The dreaded day had finally come.
February 17th.
I had made it through my first year without him.
I had warned my family and friends that I was going to go into a social media and contact black out starting the 16th.
I didn’t know how bad that it was going to get for me. I didn’t want to fall apart with the world watching.
I made sure to drink quite a few beers before I tried to sleep on the 16th. I didn’t want to risk laying in bed. Reliving that life shattering phone call.
I slept deeply and dreamlessly till about 6am. Then I crept as quietly downstairs as possible. Made coffee while I watched the gray skies as the sun slowly woke up. Hoping the rain would hold off.
I took his orb from it’s normal spot and held it in my hands as I played his memorial photo video. It had been more than 6 months since I watched it.
The tears ran down in streams, silently and I watched the photos fade in and out on the screen. School photos, baby pictures, sports photos, then our photos.
Memory after memory hit me with each photo. I could remember taking each one and the look he would give me when I wanted to take his photo. The semi irritated but doing it to make me happy face. It made me smile and I felt a peace settle into my soul.
I only watched it once, then put it back in the case and stood watching the rain fall softly outside.
Missing him. Missing who I was with him.
I called Susan, to check in and make sure she was ok. We didn’t talk long but I needed to make sure she knew that I was thinking about her. Especially then.
Trina came down some time later and we decided that since it was raining, we would honor Franco by doing a Fast and Furious marathon. He absolutely loved those movies. It actually turned out to be a great day and excellent way to honor his memory.
As we prepared our shots of Jack Daniels to take for him, we both looked at each other and laughed. Both dreading the shot. As we lifted our shots up, I struggled to say his favorite shot saying, choking on the words. Trina just hugged me close. “Here’s to you…..here’s to me….the best of friends we will ever be…..but should we ever disagree…..fuck you…..here’s to me.”
I don’t know how that saying got started with us friends but he had said it for years. We both would say it together, whenever we were taking shots.
Over all, I thought I handled the day well. Until I realized that I hadn’t been coping well. I stopped doing basic things like cleaning up, paying bills and just let things snowball up.

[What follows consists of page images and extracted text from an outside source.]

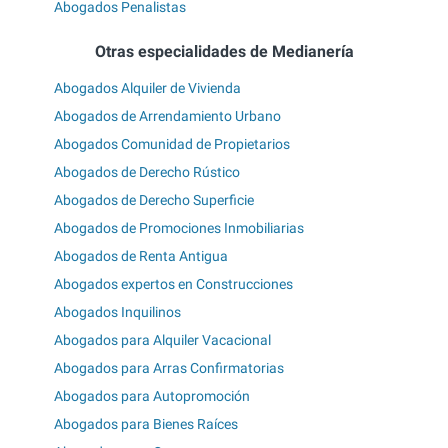
Abogados Penalistas
Otras especialidades de Medianería
Abogados Alquiler de Vivienda
Abogados de Arrendamiento Urbano
Abogados Comunidad de Propietarios
Abogados de Derecho Rústico
Abogados de Derecho Superficie
Abogados de Promociones Inmobiliarias
Abogados de Renta Antigua
Abogados expertos en Construcciones
Abogados Inquilinos
Abogados para Alquiler Vacacional
Abogados para Arras Confirmatorias
Abogados para Autopromoción
Abogados para Bienes Raíces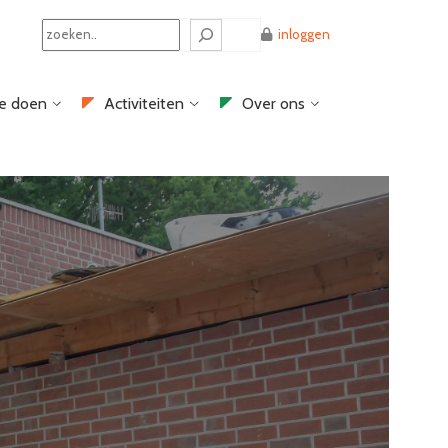
Search
inloggen
e doen
Activiteiten
Over ons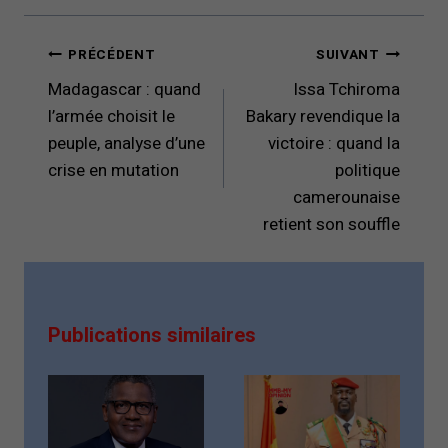
Navigation
PRÉCÉDENT
SUIVANT
de
Madagascar : quand
Issa Tchiroma
l’article
l’armée choisit le
Bakary revendique la
peuple, analyse d’une
victoire : quand la
crise en mutation
politique
camerounaise
retient son souffle
Publications similaires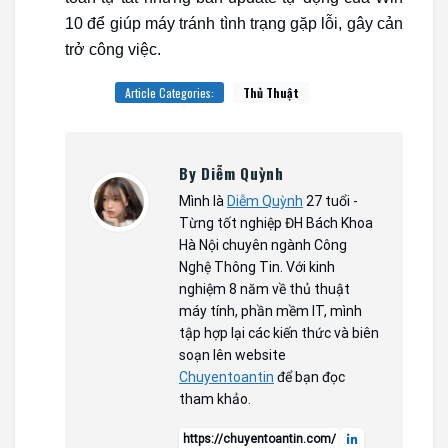
10 để giúp máy tránh tình trạng gặp lỗi, gây cản
trở công việc.
Article Categories:
Thủ Thuật
By Diễm Quỳnh
Mình là
Diễm Quỳnh
27 tuổi -
Từng tốt nghiệp ĐH Bách Khoa
Hà Nội chuyên ngành Công
Nghệ Thông Tin. Với kinh
nghiệm 8 năm về thủ thuật
máy tính, phần mềm IT, mình
tập hợp lại các kiến thức và biên
soạn lên website
Chuyentoantin
để bạn đọc
tham khảo.
https://chuyentoantin.com/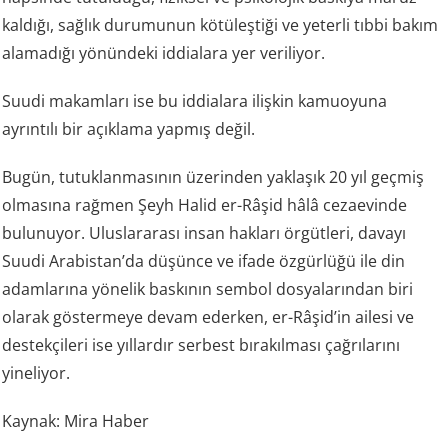
kaldığı, sağlık durumunun kötüleştiği ve yeterli tıbbi bakım
alamadığı yönündeki iddialara yer veriliyor.
Suudi makamları ise bu iddialara ilişkin kamuoyuna
ayrıntılı bir açıklama yapmış değil.
Bugün, tutuklanmasının üzerinden yaklaşık 20 yıl geçmiş
olmasına rağmen Şeyh Halid er-Râşid hâlâ cezaevinde
bulunuyor. Uluslararası insan hakları örgütleri, davayı
Suudi Arabistan’da düşünce ve ifade özgürlüğü ile din
adamlarına yönelik baskının sembol dosyalarından biri
olarak göstermeye devam ederken, er-Râşid’in ailesi ve
destekçileri ise yıllardır serbest bırakılması çağrılarını
yineliyor.
Kaynak: Mira Haber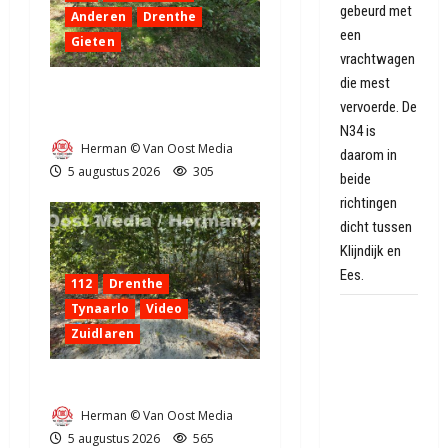
gebeurd met
Anderen
Drenthe
een
Gieten
vrachtwagen
die mest
Natuurbrandje aan de
vervoerde. De
Provincialeweg Anderen
N34 is
Herman © Van Oost Media
daarom in
5 augustus 2026
305
beide
richtingen
dicht tussen
Klijndijk en
Ees.
112
Drenthe
Tynaarlo
Video
Oranje
Zuidlaren
hoopt op
een nieuw
Natuurbrandje in Zuidlaren
Speelstad:
'Ik weet niet
Herman © Van Oost Media
of ze er
5 augustus 2026
565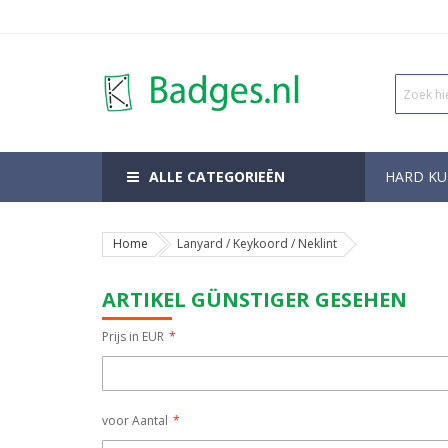
ALLE CATEGORIEËN
HARD KU
Home
Lanyard / Keykoord / Neklint
ARTIKEL GÜNSTIGER GESEHEN
Prijs in EUR
voor Aantal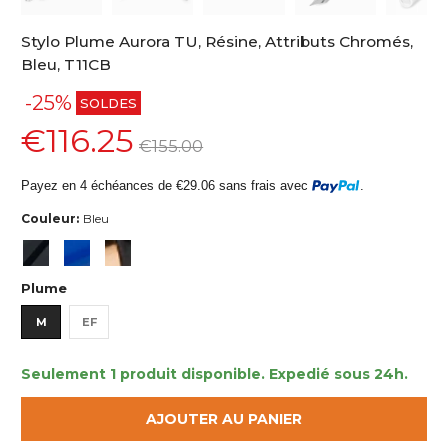
Stylo Plume Aurora TU, Résine, Attributs Chromés,
Bleu, T11CB
-25%
SOLDES
€116.25
€155.00
Payez en 4 échéances de €29.06 sans frais avec
.
Couleur:
Bleu
Plume
M
EF
Seulement 1 produit disponible.
Expedié sous 24h.
AJOUTER AU PANIER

Neal had been asking me about working on his bikes and I kept putting him off. I had to wait for probate but also, I was not ready to put hands on his motorcycle.
The motorcycle he died riding.
Finally I couldn’t avoid Neal anymore so we agreed that he would come over and we would work on it.
I started without him. Dismantling the metal crate around it. Removing the broken and damaged pieces. As I removed piece after piece, I could feel my burden getting lighter and then a thought popped into my mind.
It just simply said 2 words.
“….It’s Time….”
I realized then that it was time. Time for me to stop being afraid of confronting this issue. Time to stop blaming myself and to get his baby running away. To take him on his final ride, before I bury him at sea. I know that I will do that this year, because in my soul, I know that it’s time to do it.
It took a few weeks, lots of beer and liquor but me and the boys finally finished swapping the performance parts and good parts from totaled bike to his second bike.
His second bike had broken down on Neal while he was riding it and I was in Africa. There was a bolt inside the one of the jugs and it had lodged onto the valve head and seized. We were able to swap the entire top end pieces but realized a few odd and end things that need to still be figured out.
I know Neal was nervous as we put the tank on and connected the battery. Triple checking all the electrical connections. Turned the key and the panel lit up and we all held our breath as Neal hit the start button. It roared to life before the switch was pushed down all the way. It happened so quickly that it surprised us all and Neal cut it off immediately.
I stood with my arms crossed in front of me and just breathed in deep. Unable to speak. I was holding it together pretty well till I looked at Neal. That big man was red faced and trying to hold in his tears. I lost control then and we just held on to each other. Lots of high fives and group bro hugs were exchanged. We hadn’t videoed the moment cause I think we were all afraid it wouldn’t start.
We backed it out of the garage, started it again and let it run as we checked for leaks and noises.
She just purred.
I can’t even explain how beautiful a moment it was to be surrounded by the men that loved him the most and share this experience with them. To get our hands greasy, drink too many beers, cuss in frustration and laugh at our stupidity. To share the love we all have for motorcycles and for Franco. To hear his heart beating again.
Still have a long way to go till she is 100% the way I want but that is mostly cosmetic. I’m going to paint her because black was never my color. She will be chameleon colored in blues, purples and touch of pink. I want the blues to remind me of his eyes and the other colors cause I’m a lady rider.
I miss him more now than ever and I just hope he knew how much these boys loved him, how much I loved him.